In the past 15 years of my professional work life as System Architect, I have seen and worked on it all: Pet servers, carefully managed by senior sysadmins, cheap shared hosting, enterprise scale, redundant server rooms with racks full of bare metal and cloud services from DigitalOcean to Azure and AWS. All those hosted precious, boring and often obsolete or completely forgotten stacks and appliances. The model of provisioning software and configuration on these boxes differed highly. Some were cared about by dedicated sysadmins, others were provisioned using tools like Ansible or Puppet.

Now, that I started my own (secret) project, I revisited and thought through a lot of these concepts. Therefore I have settled with AWS as hosting environment and Terraform as configuration and setup tool. The reasoning for not jumping on the band wagon with host-as-you-go solutions like Amplify, Zeit Now and friends is that I wanted to the foundation right and learn something along the way. I have just too often seen cowboy code that goes in production. And cowboy code that stays in production and later on justifies whole departments taking care about it.

Workaround as a workflow.

…is what I call these kinds of setups, when I consult IT. If you find yourself struggling with well executed and maybe over engineered setups, you can follow @gtmifylabs on Twitter. This is the account for my project, where I share my findings, my struggles and my fails in public. Got advice? Comment! Are you interested?
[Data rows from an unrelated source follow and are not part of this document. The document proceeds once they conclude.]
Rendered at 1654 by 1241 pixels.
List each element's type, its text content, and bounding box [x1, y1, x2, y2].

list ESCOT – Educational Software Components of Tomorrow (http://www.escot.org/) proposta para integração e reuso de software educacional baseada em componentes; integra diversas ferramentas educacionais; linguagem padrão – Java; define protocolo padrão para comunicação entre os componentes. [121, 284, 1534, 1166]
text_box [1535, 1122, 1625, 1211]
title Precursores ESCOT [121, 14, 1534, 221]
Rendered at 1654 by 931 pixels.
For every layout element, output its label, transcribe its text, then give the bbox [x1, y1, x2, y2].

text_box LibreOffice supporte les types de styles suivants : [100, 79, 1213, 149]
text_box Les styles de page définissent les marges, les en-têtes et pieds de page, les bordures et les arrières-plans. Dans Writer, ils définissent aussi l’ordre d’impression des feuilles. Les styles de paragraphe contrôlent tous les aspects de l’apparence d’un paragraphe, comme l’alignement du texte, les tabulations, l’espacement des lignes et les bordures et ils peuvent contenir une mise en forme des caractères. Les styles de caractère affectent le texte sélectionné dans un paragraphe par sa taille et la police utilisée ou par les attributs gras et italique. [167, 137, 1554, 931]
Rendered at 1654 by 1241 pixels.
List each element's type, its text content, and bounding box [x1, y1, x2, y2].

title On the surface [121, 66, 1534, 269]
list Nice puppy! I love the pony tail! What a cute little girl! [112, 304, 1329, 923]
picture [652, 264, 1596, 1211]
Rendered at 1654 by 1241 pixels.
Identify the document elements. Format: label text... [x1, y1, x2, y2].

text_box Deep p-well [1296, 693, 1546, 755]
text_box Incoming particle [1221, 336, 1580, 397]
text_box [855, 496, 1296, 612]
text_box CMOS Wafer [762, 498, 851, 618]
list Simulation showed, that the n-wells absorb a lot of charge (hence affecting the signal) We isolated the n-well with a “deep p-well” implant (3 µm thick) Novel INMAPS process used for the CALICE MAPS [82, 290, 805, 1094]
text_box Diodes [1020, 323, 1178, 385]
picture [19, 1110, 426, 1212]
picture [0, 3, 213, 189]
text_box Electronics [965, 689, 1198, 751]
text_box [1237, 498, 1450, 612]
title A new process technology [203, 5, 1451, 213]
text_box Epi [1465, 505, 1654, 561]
Follow!

https://twitter.com/gtmifylab

  1. 3

    It's easy to spend weeks and months building infrastructure while you're not building something people want.

    If it's fun for you and you think you'll use your learning elsewhere, enjoy it.

    But a warning, that might not apply to you -it's easy getting looped into things that don't progress the business for - reasons.

    1. 1

      You are right with your warning.
      In my experience so far, learning Terraform was time well invested. I failed due some distraction today and deleted my GitLab setup. All of it. Then I simply scripted it and managed to pull it up and even improve it in a matter of hours. Now it's config is saved and repeatable. But wrapping your head around provisioning might take lots of time, depending on your background. Anyway, if you are interested in the fails, fixes and learnings, just follow the account. I'll share what I have and everyone can take what they need and use or avoid it in their own projects.

      1. 1

        I've worked as a devops, I've deployed stuff with Terraform, Ansible, Chef, docker, k8s and other custom setups before. Still I know most of these would takes days at least to setup in terms of time invested..
        For my first MVP, since it was a backend I didn't even deploy it anywhere, I ran it on my local node, not even making a dev/staging/production env yet (my professional persona would flip over..) (also had a static LP in gitlab pages)
        Current status, it's been scrapped, and I'm working on a CLI version as my current pivot.
        Had I spent the time to do things right, taken honestly probably several weeks including DB master-master setups, backups, a proper k8's stack and more... It's just time down the drain, didn't help with the user/product/solution learning cycles.

        That's my personal context currently. IDK what your project is, so it's not tailored advice, just my story, I'm happy due I thought of, I didn't.

        (choosing to make it as back end as possible was supported by not setting up too many things, minimal thing that can deliver some value)

        "The Sunk Cost Fallacy" also basically says here the more you invest in the infrastructure the less flexible you are..

  2. 1

    I am a bit confused by the post, as it's titled "What I have learnt about setting up cloud services so far" but I didn't get what exactly you learnt. That there are multiple ways to set-up cloud services?